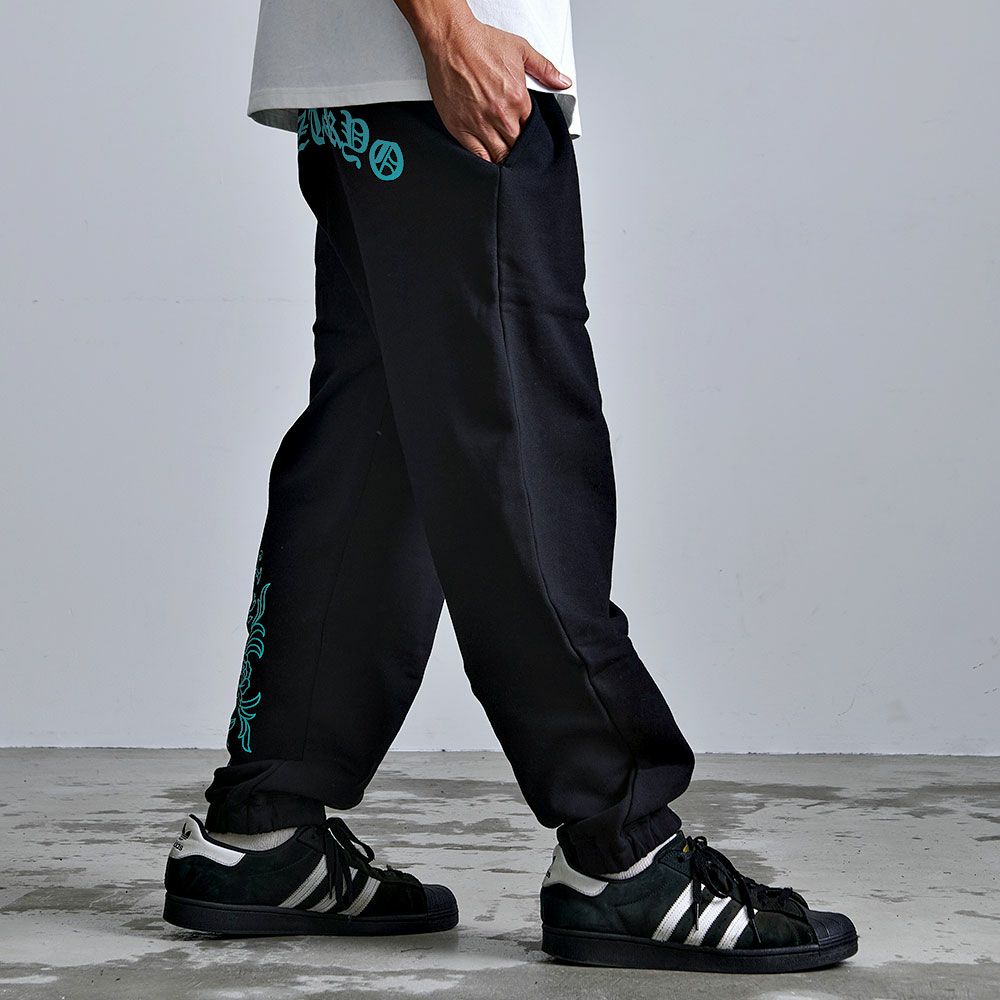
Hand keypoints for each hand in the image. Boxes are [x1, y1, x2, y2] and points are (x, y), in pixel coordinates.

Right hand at [414, 12, 571, 163]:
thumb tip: (563, 82)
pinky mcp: (460, 128)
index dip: (529, 135)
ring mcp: (479, 124)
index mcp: (518, 99)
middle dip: (517, 149)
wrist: (450, 40)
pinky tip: (488, 160)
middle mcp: (500, 115)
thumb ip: (545, 69)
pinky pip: (477, 155)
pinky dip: (484, 161)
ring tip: (504, 157)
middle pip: (516, 147)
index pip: (531, 130)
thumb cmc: (481, 43)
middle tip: (515, 147)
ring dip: (503, 159)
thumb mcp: (521, 50)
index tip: (525, 134)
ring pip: (498, 156)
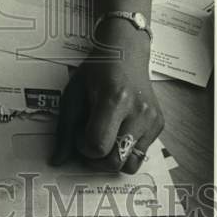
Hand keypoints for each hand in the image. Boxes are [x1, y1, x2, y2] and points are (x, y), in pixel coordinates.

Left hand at [51, 22, 163, 173]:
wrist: (126, 52)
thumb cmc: (97, 71)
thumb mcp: (74, 93)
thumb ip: (65, 129)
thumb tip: (58, 160)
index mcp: (114, 100)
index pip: (98, 146)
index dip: (83, 147)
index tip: (79, 134)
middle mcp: (138, 112)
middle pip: (115, 161)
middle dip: (96, 159)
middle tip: (88, 141)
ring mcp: (152, 120)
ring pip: (131, 164)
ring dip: (113, 159)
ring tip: (103, 139)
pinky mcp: (159, 125)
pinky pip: (141, 153)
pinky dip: (125, 150)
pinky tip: (117, 131)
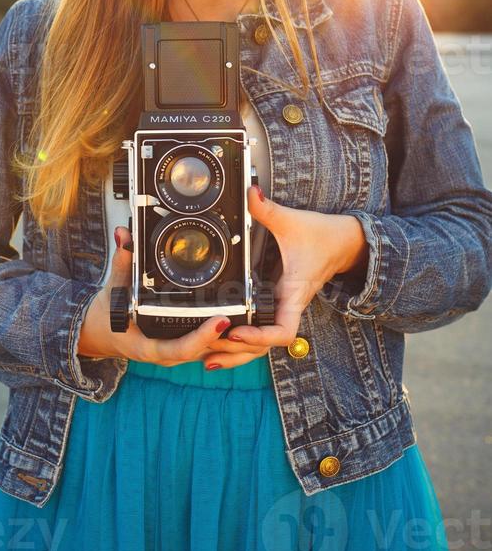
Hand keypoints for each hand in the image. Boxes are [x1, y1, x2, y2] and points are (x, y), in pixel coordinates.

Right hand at [77, 226, 237, 366]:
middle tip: (248, 313)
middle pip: (203, 350)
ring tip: (250, 316)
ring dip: (227, 338)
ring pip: (207, 351)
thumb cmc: (105, 316)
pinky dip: (218, 336)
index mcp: (149, 345)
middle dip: (226, 335)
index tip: (223, 320)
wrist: (98, 335)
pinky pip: (203, 347)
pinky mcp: (180, 349)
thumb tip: (123, 235)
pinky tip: (236, 321)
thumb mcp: (113, 287)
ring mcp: (174, 354)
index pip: (182, 347)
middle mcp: (165, 354)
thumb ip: (122, 261)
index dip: (204, 336)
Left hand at [199, 185, 369, 369]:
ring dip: (238, 355)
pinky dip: (245, 343)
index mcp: (294, 293)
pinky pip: (262, 331)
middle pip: (265, 347)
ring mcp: (283, 308)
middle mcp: (288, 307)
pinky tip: (222, 343)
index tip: (236, 331)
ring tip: (208, 358)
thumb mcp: (292, 221)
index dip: (259, 337)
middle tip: (206, 352)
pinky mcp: (278, 304)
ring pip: (263, 345)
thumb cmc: (323, 235)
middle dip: (238, 353)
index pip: (282, 331)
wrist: (344, 241)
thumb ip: (268, 208)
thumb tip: (250, 191)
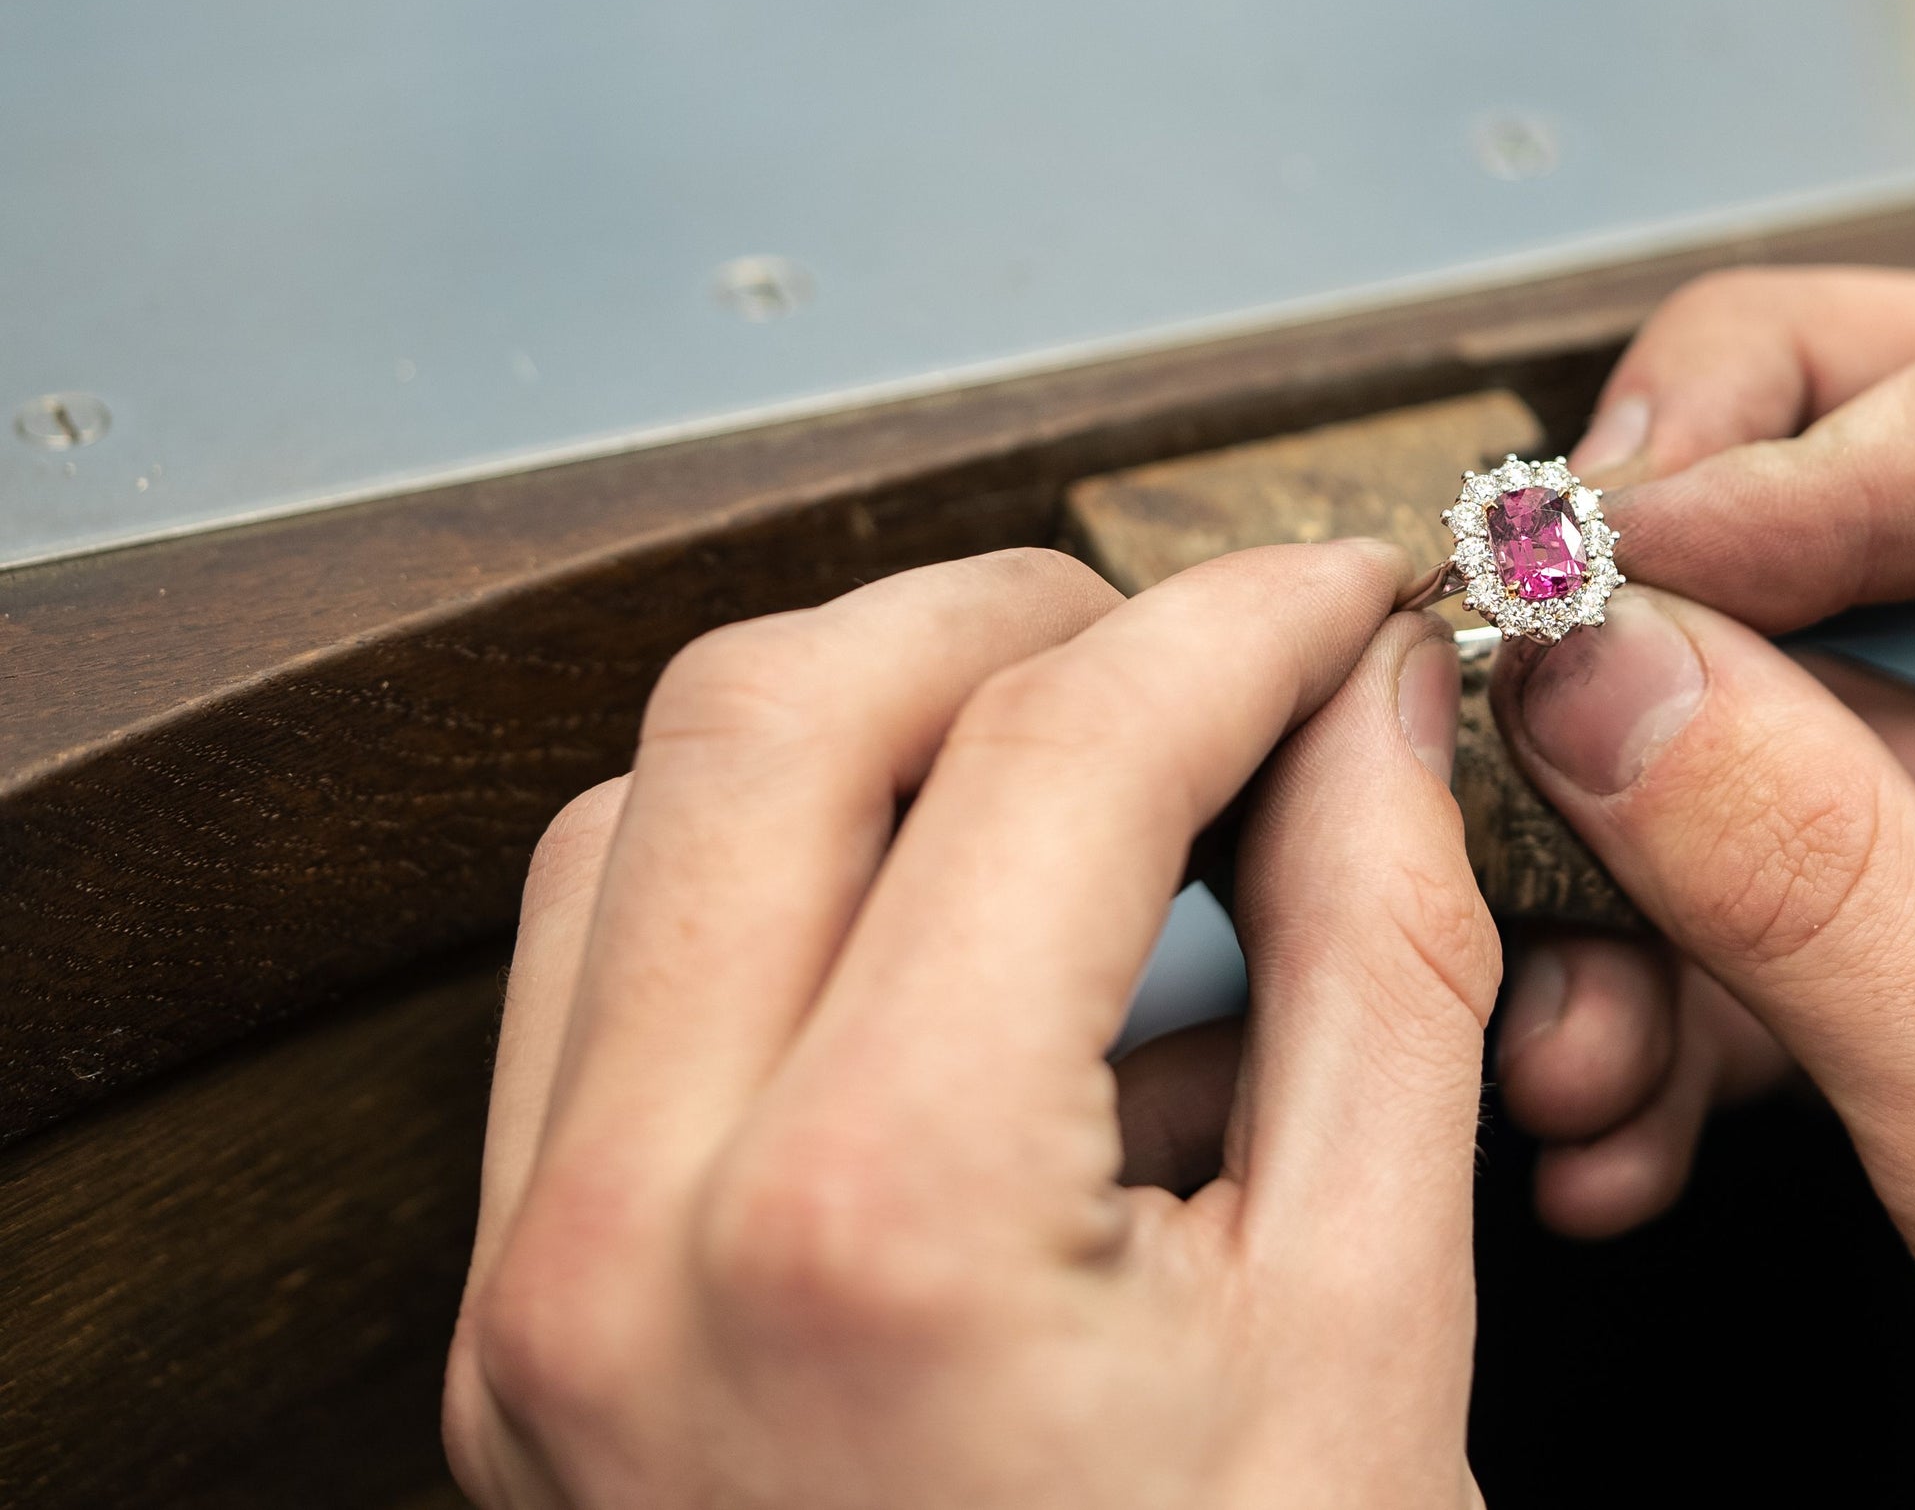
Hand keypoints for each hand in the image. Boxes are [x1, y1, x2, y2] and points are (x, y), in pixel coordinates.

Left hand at [444, 542, 1495, 1509]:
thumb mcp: (1371, 1328)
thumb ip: (1381, 961)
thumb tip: (1377, 712)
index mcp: (875, 1226)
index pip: (1061, 745)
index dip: (1244, 621)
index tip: (1349, 601)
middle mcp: (632, 1233)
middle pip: (785, 705)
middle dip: (1032, 617)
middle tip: (1213, 656)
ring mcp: (534, 1283)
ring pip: (646, 809)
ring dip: (876, 735)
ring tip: (1087, 793)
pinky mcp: (518, 1317)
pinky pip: (596, 975)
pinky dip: (772, 881)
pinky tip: (956, 950)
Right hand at [1496, 270, 1914, 1234]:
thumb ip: (1815, 888)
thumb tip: (1601, 659)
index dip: (1813, 438)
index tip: (1616, 545)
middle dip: (1714, 534)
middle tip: (1544, 583)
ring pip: (1830, 700)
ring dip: (1653, 826)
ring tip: (1557, 985)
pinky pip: (1804, 879)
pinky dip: (1682, 978)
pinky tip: (1615, 1105)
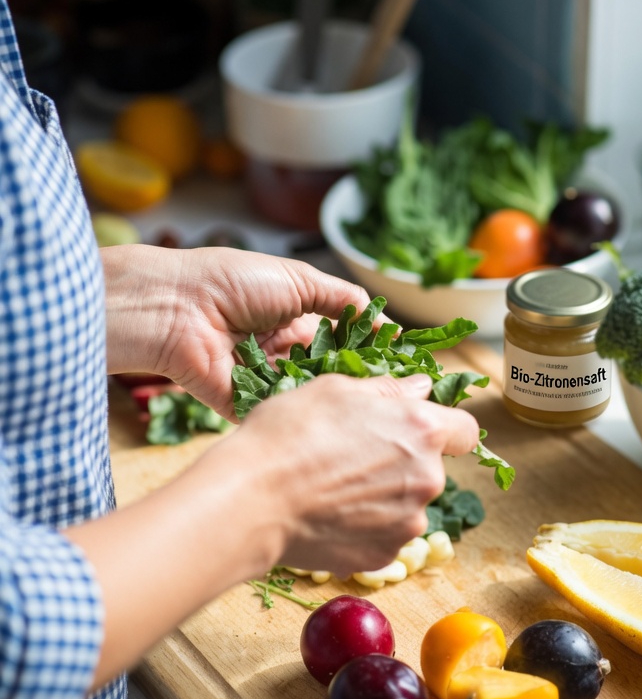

=====

• _AIM OF THE TASK_
Extract the lines of the preceding material that run from the line with "pinky dip: (218, 336)" through the line with "ring dip: (238, 355)", inclusive, reproducing them exactly and adding nothing.

• _PROBLEM SOLUTION_
pinky dip: (218, 336)
index mcp: (149, 345)
middle dip: (226, 335)
index tip: (223, 320)
wrist: (98, 335)
pinky pip: (203, 347)
pinky mcp: (180, 349)
thumb tip: (123, 235)
pinky tip: (236, 321)
thumb mcp: (113, 287)
ring mcp: (174, 354)
index pip: (182, 347)
middle mcp: (165, 354)
thumb ip: (122, 261)
index dip: (204, 336)
Left hand at [199, 185, 369, 369]:
ring dip: (238, 355)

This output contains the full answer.